Instruction:
Search the records below for the word "SRPNA". Copy each line where it occurs.

[Dataset excerpts]
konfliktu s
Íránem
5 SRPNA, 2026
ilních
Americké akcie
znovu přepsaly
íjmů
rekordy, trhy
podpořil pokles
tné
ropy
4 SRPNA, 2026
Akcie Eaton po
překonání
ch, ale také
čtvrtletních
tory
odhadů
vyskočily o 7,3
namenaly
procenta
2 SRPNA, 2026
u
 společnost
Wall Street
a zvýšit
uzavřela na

Answer space:
5 SRPNA, 2026
4 SRPNA, 2026
2 SRPNA, 2026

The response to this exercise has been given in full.